Remember 2011 for: The Binding of Isaac

As 2011 draws to a close TVGB takes this week to look at some of the best games of the year. No, we’re not going to be the hundredth site to tell you that Portal 2/Skyrim/Batman/Uncharted 3 was the best game to release in the last 365 days, but rather remember some of the titles that, while not necessarily forgotten, won’t be at the forefront of the GOTY nominations. It’s Mike’s turn today, and he’s here to talk about The Binding of Isaac.

For the uninitiated, Super Meat Boy is a fantastic game that can best be described as a retro title with modern accommodations. It’s challenging, but with enough forgiveness to be addicting. It’s worthy of your attention and if you’ve yet to make the plunge, I highly suggest you do so.

One of two creators of Super Meat Boy, Edmund McMillen, pushed a  brand new game in the Fall of 2011 on the Steam platform. It’s name is The Binding of Isaac and it’s just as addicting as Super Meat Boy, if not more so.

Much like Super Meat Boy entices hours of play, I can guarantee that you will play The Binding of Isaac more than once. The game is separated into levels or “dungeons” with rooms and enemies that spawn randomly. As you progress, items are obtained that improve attributes, grant powers, and increase your character’s health. Think of it as a dungeon crawler mixed with “roguelike” qualities.

There are stores to purchase items. Upgrade rooms that grant the player with additional skills are scattered around to help. “Devil rooms” are also interesting elements to discover for those seeking powerful abilities at a great cost. Every level ends with a boss, which varies with each playthrough. Later stages throw “surprise” encounters, as well.

Once you die, that’s it. You must start the game from the very beginning, losing all of your abilities, items, and what have you. This is where the term “old-fashioned” applies. It plays much like titles of the retro era did, but with the modern sensibilities of forgiveness. As you continue to go through each round, The Binding of Isaac will be able to recall everything you’ve done, and act accordingly. The more you play, the more it rewards you with unlockables and the like. It’s as much of a game of skill as it is luck.

Super Meat Boy involves you playing a personified block of raw meat in pursuit of the evil (or perhaps misunderstood?) Dr. Fetus, as he’s stolen Meat Boy’s girlfriend Bandage Girl. It’s bizarre, charming, and very effective, in all its simplicity. The Binding of Isaac offers an equally simplistic story that manages to be far more bizarre, yet still charming.

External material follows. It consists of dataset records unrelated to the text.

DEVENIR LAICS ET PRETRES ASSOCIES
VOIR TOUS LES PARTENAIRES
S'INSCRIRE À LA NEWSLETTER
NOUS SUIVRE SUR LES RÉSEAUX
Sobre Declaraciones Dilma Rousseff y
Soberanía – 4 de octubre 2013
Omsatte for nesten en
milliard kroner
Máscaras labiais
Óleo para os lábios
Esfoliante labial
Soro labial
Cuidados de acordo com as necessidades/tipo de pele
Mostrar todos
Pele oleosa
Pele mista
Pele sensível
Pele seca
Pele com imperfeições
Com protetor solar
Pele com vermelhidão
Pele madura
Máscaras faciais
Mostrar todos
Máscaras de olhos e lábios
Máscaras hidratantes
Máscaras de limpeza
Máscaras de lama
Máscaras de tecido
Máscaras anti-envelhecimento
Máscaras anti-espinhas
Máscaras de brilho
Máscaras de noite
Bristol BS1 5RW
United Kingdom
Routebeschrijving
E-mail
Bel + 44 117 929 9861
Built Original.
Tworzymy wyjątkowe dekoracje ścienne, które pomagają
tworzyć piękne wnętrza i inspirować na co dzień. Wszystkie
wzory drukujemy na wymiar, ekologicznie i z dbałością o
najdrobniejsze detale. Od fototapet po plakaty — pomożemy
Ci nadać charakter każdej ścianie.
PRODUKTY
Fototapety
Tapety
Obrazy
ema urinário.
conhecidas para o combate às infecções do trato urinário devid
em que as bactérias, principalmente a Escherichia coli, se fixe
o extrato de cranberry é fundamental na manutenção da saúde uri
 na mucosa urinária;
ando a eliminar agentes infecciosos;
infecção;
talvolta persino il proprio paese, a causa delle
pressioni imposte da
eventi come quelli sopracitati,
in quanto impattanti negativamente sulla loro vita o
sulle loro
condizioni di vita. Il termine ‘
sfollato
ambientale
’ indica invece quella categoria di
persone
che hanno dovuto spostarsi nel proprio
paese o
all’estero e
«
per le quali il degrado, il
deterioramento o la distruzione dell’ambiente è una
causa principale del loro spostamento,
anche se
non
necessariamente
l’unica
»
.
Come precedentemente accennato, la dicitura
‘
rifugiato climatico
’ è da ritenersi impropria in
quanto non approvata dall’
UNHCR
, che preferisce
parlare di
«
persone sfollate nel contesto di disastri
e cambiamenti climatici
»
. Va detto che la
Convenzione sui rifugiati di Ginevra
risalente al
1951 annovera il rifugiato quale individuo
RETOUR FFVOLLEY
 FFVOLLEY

You play Isaac, aptly named after the titular person of interest from the biblical story the game is spun off from. Isaac lives in a quant house on a hill with his mother. One day, a voice from above (presumably God) commands that Isaac’s mother protect him from all of the sinful things in the world. She obeys and takes away all of Isaac’s possessions. The voice returns and beckons her to “save” her son. So like any reasonable person would do, she slowly walks towards Isaac’s room  brandishing a knife and brainwashed look.

Fearing for his life, Isaac flees into the basement and discovers an assortment of horrors waiting for him. From there, Isaac must fight his way through eight randomly constructed stages to the inevitable showdown with his mother.

Surely, a game with such a high replay value must be at least ten or perhaps even fifteen dollars? No. Five dollars. And that’s if it’s not marked down in one of the many sales Steam has throughout the year, in which case its usual price falls around $2.50. This game could have easily been sold for a 100% more. In a time where on average you’ll anywhere from thirty-nine to fifty-nine dollars on a new purchase, it’s asking price is more than reasonable. Buy it. You’ll feel more than satisfied with your purchase.

It’s game that’s strictly for the computer platform, with no plans for a release on any of the home and portable consoles. However, The Binding of Isaac runs on the Mac OSX platform and Windows operating system. It also syncs the player’s progress across both with the use of Steam Cloud. Hear that Mac users? You don’t have an excuse. Also, PC users, you can’t be smug about being the only ones that can play through it (without the use of an emulator).

There is certainly potential for more to be added on top of the foundation already in place. A Halloween update landed several weeks after the its initial debut. The game, as it stands, is competent. Anything else is simply cream on top of  a delicious pie (no, not cake). More couldn’t hurt it, but the level of satisfaction expected is more than met, regardless.

If you have any doubts, there’s a demo available to play online. But that shouldn’t be an issue. So what are you waiting for? Buy it.